→ **Written task 1**: Please put the records from the line holding "Detect every labelled" through the end of the records, inclusive, into a Markdown table with columns Row and Line. Omit blank lines and the pictures.

→ **Source excerpt**:
▽

[CA PoC] Implement periodical data sync worker
Why are we doing this work
When we use the ClickHouse backend for Contribution Analytics, we want to see newly created events with minimal delay. To achieve this, we should periodically send data to ClickHouse.
Implementation plan
Implement a cursor-based worker class that will query the events
table in batches and inserts data to the events
table in the ClickHouse database.
- The worker should prefer PG replicas.
- Use the
RuntimeLimiter
class to prevent Sidekiq error budget violation. - Have an upper limit of the maximum number of rows we query per job: 1_000_000 (batch size 10_000)
- The worker is scheduled in every 5 minutes.
- The worker should resume where the previous job stopped.
- Have a feature flag in place.
The resume/restore logic should be implemented with a cursor. The cursor contains the last inserted events.id
from the PostgreSQL database.
The cursor can be stored in ClickHouse (one table with 1 value) or in Redis. Storing the cursor in ClickHouse might be preferable so we reduce the external dependencies in the job.
To avoid syncing the whole table, we could manually set the cursor to an arbitrary value (for example: last manually synced event from an export or an events.id
value from 1 month ago).
Example logic implementation (pseudo code):
cursor_value = 5
Event.where("id > ?", cursor_value).each_batch do |relation|
sql = format_clickhouse_insert_query(relation)
execute(sql)
cursor_value = relation.last.id
break if over_time?
end
# persist cursor_value in CH here

△

→ **Written task 2**:
Answer these questions from the sync worker plan:
(a) What is the upper limit on rows queried per job, and what batch size goes with it?
(b) How often is the worker scheduled?
(c) What value does the cursor contain?

→ **Dataset excerpts**:

▽

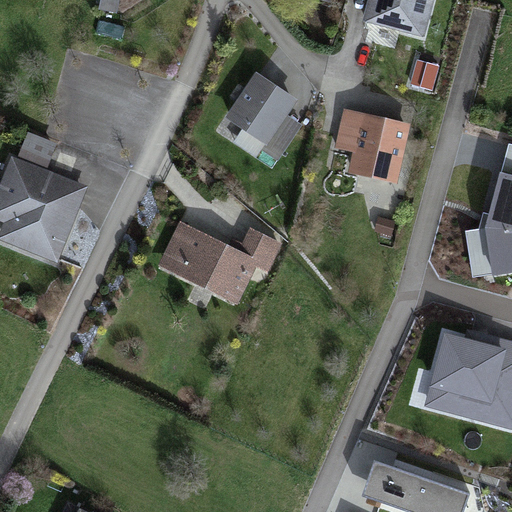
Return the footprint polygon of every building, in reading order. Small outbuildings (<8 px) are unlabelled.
[(434,0),(369,0),(364,19),(423,37),(434,0)] [(306,97),(261,69),(230,116),(246,127),(237,140),(260,154),(264,148),(280,157),(302,122),(293,116),(306,97)] [(418,119),(345,105),(337,147),(360,151),(356,172),(406,182),(418,119)] [(89,186),(14,156),(0,191),(0,220),(10,225),(4,239),(59,261),(89,186)] [(511,178),(501,176),(487,228),(494,274),(511,271),(511,178)] [(236,245),(182,220),(162,264),(245,302),(260,270),(270,274),(285,242),(246,224),(236,245)] [(472,341),(445,334),(427,404),(511,426),(511,345),(474,335),(472,341)] [(459,511),(466,495),(375,464),(364,496),(412,511),(459,511)] [(95,511),(70,500),(64,511),(95,511)]
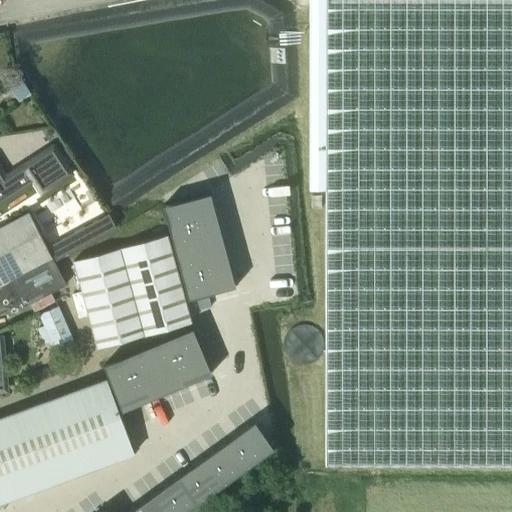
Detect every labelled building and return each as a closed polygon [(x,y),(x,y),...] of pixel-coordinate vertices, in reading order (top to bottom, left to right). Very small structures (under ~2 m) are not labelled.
[(511,0),(309,0),(310,13),(310,187),(325,187),(326,462),(361,462),(511,462),(511,0)] [(0,203),(32,183),(40,195),(74,173),(54,141),(5,172),(0,164),(0,203)] [(209,196),(163,207),(169,231),(170,231),(215,220),(209,196)] [(0,311),(19,301),(22,305),(65,282),(27,211),(0,225),(0,311)] [(221,243),(215,220),(170,231),(175,254),(221,243)] [(112,248),(73,259),(96,346),(186,322),(189,321),(166,234),(162,235),(112,248)] [(221,243),(175,254),(181,279),(182,278),(228,266),(221,243)] [(228,266),(182,278),(187,301),(233,290),(228,266)] [(73,342),(58,305),(37,314),(42,326),(38,328),(44,343),(50,341),(54,350),(73,342)] [(190,326),(167,335),(185,379),(207,370),(190,326)] [(167,335),(144,345),(163,389),(185,379),(167,335)] [(144,345),(122,354),(141,399),(163,389),(144,345)] [(122,354),(101,363),(117,408),(141,399),(122,354)] [(0,500),(132,451),(106,381),(104,377),(0,415),(0,500)] [(251,416),(229,432),(250,457),(270,442),(251,416)] [(229,432),(207,450),(225,476),(250,457),(229,432)] [(207,450),(184,467),(204,492),(225,476),(207,450)] [(184,467),(161,484),(180,511),(204,492),(184,467)] [(161,484),(138,501),(146,511),(177,511),(180,511),(161,484)] [(146,511),(138,501),(123,511),(146,511)]
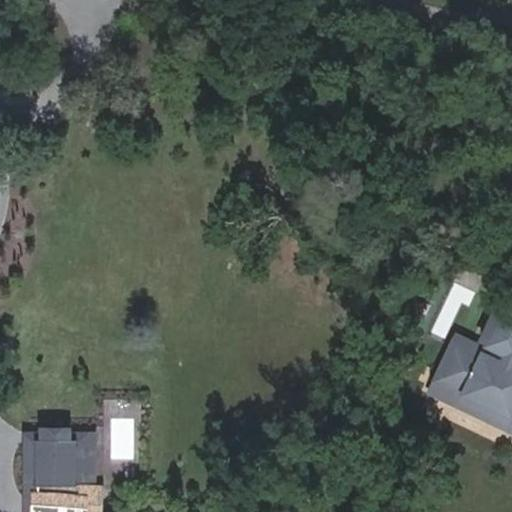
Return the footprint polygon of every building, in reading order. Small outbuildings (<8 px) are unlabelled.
[(511,371),(511,306),(485,357),(511,371)] [(511,371),(485,357),(457,343),(437,382),(511,421),(511,371)] [(511,421),(437,382),(431,393),(511,435),(511,421)] [(30,452),(79,452),(79,433),(30,433),(30,452)] [(30,452),(29,511),(103,511),(104,493),(86,492),(86,483),(79,483),(79,452),(30,452)]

△

→ **Right answer 1**:
| Row | Line |
|---|---|
| 1 | Detect every labelled building and return each as a closed polygon [(x,y),(x,y),...] of pixel-coordinate vertices, in reading order (top to bottom, left to right). Very small structures (under ~2 m) are not labelled. |
| 2 | [(511,0),(309,0),(310,13),(310,187),(325,187),(326,462),(361,462),(511,462),(511,0)] [(0,203),(32,183),(40,195),(74,173),(54,141),(5,172),(0,164),(0,203)] [(209,196),(163,207),(169,231),(170,231),(215,220),(209,196)] [(0,311),(19,301),(22,305),(65,282),(27,211),(0,225),(0,311)] [(221,243),(215,220),(170,231),(175,254),(221,243)] [(112,248),(73,259),(96,346),(186,322),(189,321),(166,234),(162,235),(112,248)] [(221,243),(175,254),(181,279),(182,278),(228,266),(221,243)] [(228,266),(182,278),(187,301),(233,290),(228,266)] [(73,342),(58,305),(37,314),(42,326),(38,328),(44,343),(50,341),(54,350),(73,342)] [(190,326),(167,335),(185,379),(207,370),(190,326)] [(167,335),(144,345),(163,389),(185,379),(167,335)] [(144,345),(122,354),(141,399),(163,389),(144,345)] [(122,354),(101,363),(117,408),(141,399),(122,354)] [(0,500),(132,451),(106,381),(104,377),(0,415),(0,500)] [(251,416),(229,432),(250,457),(270,442),(251,416)] [(229,432),(207,450),(225,476),(250,457),(229,432)] [(207,450),(184,467),(204,492),(225,476),(207,450)] [(184,467),(161,484),(180,511),(204,492),(184,467)] [(161,484),(138,501),(146,511),(177,511),(180,511),(161,484)] [(146,511),(138,501),(123,511),(146,511)] |
| 3 | Return the footprint polygon of every building, in reading order. Small outbuildings (<8 px) are unlabelled. |
| 4 | [(511,371),(511,306),(485,357),(511,371)] [(511,371),(485,357),(457,343),(437,382),(511,421),(511,371)] [(511,421),(437,382),(431,393),(511,435),(511,421)] [(30,452),(79,452),(79,433),(30,433),(30,452)] [(30,452),(29,511),(103,511),(104,493),(86,492),(86,483),(79,483),(79,452),(30,452)] |

→ **Right answer 2**:
(a) 1_000_000 rows, with a batch size of 10_000.
(b) Every 5 minutes.
(c) The last inserted events.id from the PostgreSQL database.